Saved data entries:
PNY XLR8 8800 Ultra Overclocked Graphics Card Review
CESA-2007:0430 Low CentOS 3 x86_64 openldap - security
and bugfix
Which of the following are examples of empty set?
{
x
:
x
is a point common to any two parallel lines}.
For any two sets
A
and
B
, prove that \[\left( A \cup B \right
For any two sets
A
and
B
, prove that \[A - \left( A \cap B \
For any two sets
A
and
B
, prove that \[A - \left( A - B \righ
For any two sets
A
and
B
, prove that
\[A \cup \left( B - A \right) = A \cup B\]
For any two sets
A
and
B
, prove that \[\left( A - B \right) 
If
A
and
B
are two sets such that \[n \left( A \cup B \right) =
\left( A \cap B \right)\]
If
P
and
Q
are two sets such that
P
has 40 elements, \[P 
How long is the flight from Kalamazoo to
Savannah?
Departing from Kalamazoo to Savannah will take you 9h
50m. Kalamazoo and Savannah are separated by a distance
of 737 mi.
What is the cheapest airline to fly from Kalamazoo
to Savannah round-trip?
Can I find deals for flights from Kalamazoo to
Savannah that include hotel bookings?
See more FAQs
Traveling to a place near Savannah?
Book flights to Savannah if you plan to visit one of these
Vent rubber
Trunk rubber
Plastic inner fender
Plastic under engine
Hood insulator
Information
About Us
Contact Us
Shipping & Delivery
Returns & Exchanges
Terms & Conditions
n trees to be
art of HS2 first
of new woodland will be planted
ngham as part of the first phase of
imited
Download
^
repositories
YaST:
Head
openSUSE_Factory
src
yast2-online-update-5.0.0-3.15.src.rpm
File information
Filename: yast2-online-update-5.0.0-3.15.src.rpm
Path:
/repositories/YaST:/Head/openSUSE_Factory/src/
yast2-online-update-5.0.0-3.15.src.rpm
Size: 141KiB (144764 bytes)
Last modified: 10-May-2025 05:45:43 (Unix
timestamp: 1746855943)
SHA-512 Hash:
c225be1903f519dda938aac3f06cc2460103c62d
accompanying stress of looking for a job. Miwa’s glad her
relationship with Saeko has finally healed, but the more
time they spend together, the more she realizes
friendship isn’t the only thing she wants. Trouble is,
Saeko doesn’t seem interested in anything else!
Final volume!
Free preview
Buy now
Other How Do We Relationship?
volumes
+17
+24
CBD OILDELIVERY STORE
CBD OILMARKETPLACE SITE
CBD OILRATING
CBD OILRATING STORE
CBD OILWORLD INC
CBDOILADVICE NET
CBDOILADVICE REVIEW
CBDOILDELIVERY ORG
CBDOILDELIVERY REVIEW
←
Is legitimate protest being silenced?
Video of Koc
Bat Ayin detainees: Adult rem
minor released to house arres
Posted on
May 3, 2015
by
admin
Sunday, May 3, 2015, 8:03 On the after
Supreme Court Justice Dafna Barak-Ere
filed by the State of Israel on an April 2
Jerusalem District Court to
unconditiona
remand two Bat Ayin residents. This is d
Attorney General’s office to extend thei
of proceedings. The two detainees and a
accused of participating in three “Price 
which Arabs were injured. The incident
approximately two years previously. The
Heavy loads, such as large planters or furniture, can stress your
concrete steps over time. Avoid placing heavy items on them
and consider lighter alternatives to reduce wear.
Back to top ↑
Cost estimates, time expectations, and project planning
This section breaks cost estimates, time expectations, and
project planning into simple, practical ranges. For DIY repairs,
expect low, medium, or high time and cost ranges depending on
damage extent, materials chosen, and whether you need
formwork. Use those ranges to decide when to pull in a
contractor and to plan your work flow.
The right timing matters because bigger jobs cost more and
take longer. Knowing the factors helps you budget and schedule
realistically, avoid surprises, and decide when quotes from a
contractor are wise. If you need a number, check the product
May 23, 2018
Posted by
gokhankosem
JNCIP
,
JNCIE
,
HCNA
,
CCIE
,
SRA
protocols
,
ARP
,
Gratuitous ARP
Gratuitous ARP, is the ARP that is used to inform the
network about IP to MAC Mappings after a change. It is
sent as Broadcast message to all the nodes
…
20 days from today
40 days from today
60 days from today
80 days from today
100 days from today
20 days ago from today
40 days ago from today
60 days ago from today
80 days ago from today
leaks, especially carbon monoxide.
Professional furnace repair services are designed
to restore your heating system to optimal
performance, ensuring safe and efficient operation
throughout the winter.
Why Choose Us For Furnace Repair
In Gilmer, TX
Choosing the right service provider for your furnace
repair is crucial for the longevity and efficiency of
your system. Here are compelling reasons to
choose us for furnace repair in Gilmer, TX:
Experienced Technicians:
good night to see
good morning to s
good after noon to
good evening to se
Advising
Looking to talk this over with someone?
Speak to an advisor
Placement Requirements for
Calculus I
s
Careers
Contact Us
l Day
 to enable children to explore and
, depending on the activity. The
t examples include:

## What the task asks
The response should contain each record above, retyped exactly.

## Your response
PNY XLR8 8800 Ultra Overclocked Graphics Card Review
CESA-2007:0430 Low CentOS 3 x86_64 openldap - security
and bugfix
Which of the following are examples of empty set?
{
x
:
x
is a point common to any two parallel lines}.
For any two sets
A
and
B
, prove that \[\left( A \cup B \right
For any two sets
A
and
B
, prove that \[A - \left( A \cap B \
For any two sets
A
and
B
, prove that \[A - \left( A - B \righ
For any two sets
A
and
B
, prove that
\[A \cup \left( B - A \right) = A \cup B\]
For any two sets
A
and
B
, prove that \[\left( A - B \right) 
If
A
and
B
are two sets such that \[n \left( A \cup B \right) =
\left( A \cap B \right)\]
If
P
and
Q
are two sets such that
P
has 40 elements, \[P 
How long is the flight from Kalamazoo to
Savannah?
Departing from Kalamazoo to Savannah will take you 9h
50m. Kalamazoo and Savannah are separated by a distance
of 737 mi.
What is the cheapest airline to fly from Kalamazoo
to Savannah round-trip?
Can I find deals for flights from Kalamazoo to
Savannah that include hotel bookings?
See more FAQs
Traveling to a place near Savannah?
Book flights to Savannah if you plan to visit one of these
Vent rubber
Trunk rubber
Plastic inner fender
Plastic under engine
Hood insulator
Information
About Us
Contact Us
Shipping & Delivery
Returns & Exchanges
Terms & Conditions
n trees to be
art of HS2 first
of new woodland will be planted
ngham as part of the first phase of
imited
Download
^
repositories
YaST:
Head
openSUSE_Factory
src
yast2-online-update-5.0.0-3.15.src.rpm
File information
Filename: yast2-online-update-5.0.0-3.15.src.rpm
Path:
/repositories/YaST:/Head/openSUSE_Factory/src/
yast2-online-update-5.0.0-3.15.src.rpm
Size: 141KiB (144764 bytes)
Last modified: 10-May-2025 05:45:43 (Unix
timestamp: 1746855943)
SHA-512 Hash:
c225be1903f519dda938aac3f06cc2460103c62d
accompanying stress of looking for a job. Miwa’s glad her
relationship with Saeko has finally healed, but the more
time they spend together, the more she realizes
friendship isn’t the only thing she wants. Trouble is,
Saeko doesn’t seem interested in anything else!
Final volume!
Free preview
Buy now
Other How Do We Relationship?
volumes
+17
+24
CBD OILDELIVERY STORE
CBD OILMARKETPLACE SITE
CBD OILRATING
CBD OILRATING STORE
CBD OILWORLD INC
CBDOILADVICE NET
CBDOILADVICE REVIEW
CBDOILDELIVERY ORG
CBDOILDELIVERY REVIEW
←
Is legitimate protest being silenced?
Video of Koc
Bat Ayin detainees: Adult rem
minor released to house arres
Posted on
May 3, 2015
by
admin
Sunday, May 3, 2015, 8:03 On the after
Supreme Court Justice Dafna Barak-Ere
filed by the State of Israel on an April 2
Jerusalem District Court to
unconditiona
remand two Bat Ayin residents. This is d
Attorney General’s office to extend thei
of proceedings. The two detainees and a
accused of participating in three “Price 
which Arabs were injured. The incident
approximately two years previously. The
Heavy loads, such as large planters or furniture, can stress your
concrete steps over time. Avoid placing heavy items on them
and consider lighter alternatives to reduce wear.
Back to top ↑
Cost estimates, time expectations, and project planning
This section breaks cost estimates, time expectations, and
project planning into simple, practical ranges. For DIY repairs,
expect low, medium, or high time and cost ranges depending on
damage extent, materials chosen, and whether you need
formwork. Use those ranges to decide when to pull in a
contractor and to plan your work flow.
The right timing matters because bigger jobs cost more and
take longer. Knowing the factors helps you budget and schedule
realistically, avoid surprises, and decide when quotes from a
contractor are wise. If you need a number, check the product
May 23, 2018
Posted by
gokhankosem
JNCIP
,
JNCIE
,
HCNA
,
CCIE
,
SRA
protocols
,
ARP
,
Gratuitous ARP
Gratuitous ARP, is the ARP that is used to inform the
network about IP to MAC Mappings after a change. It is
sent as Broadcast message to all the nodes
…
20 days from today
40 days from today
60 days from today
80 days from today
100 days from today
20 days ago from today
40 days ago from today
60 days ago from today
80 days ago from today
leaks, especially carbon monoxide.
Professional furnace repair services are designed
to restore your heating system to optimal
performance, ensuring safe and efficient operation
throughout the winter.
Why Choose Us For Furnace Repair
In Gilmer, TX
Choosing the right service provider for your furnace
repair is crucial for the longevity and efficiency of
your system. Here are compelling reasons to
choose us for furnace repair in Gilmer, TX:
Experienced Technicians:
good night to see
good morning to s
good after noon to
good evening to se
Advising
Looking to talk this over with someone?
Speak to an advisor
Placement Requirements for
Calculus I
s
Careers
Contact Us
l Day
 to enable children to explore and
, depending on the activity. The
t examples include:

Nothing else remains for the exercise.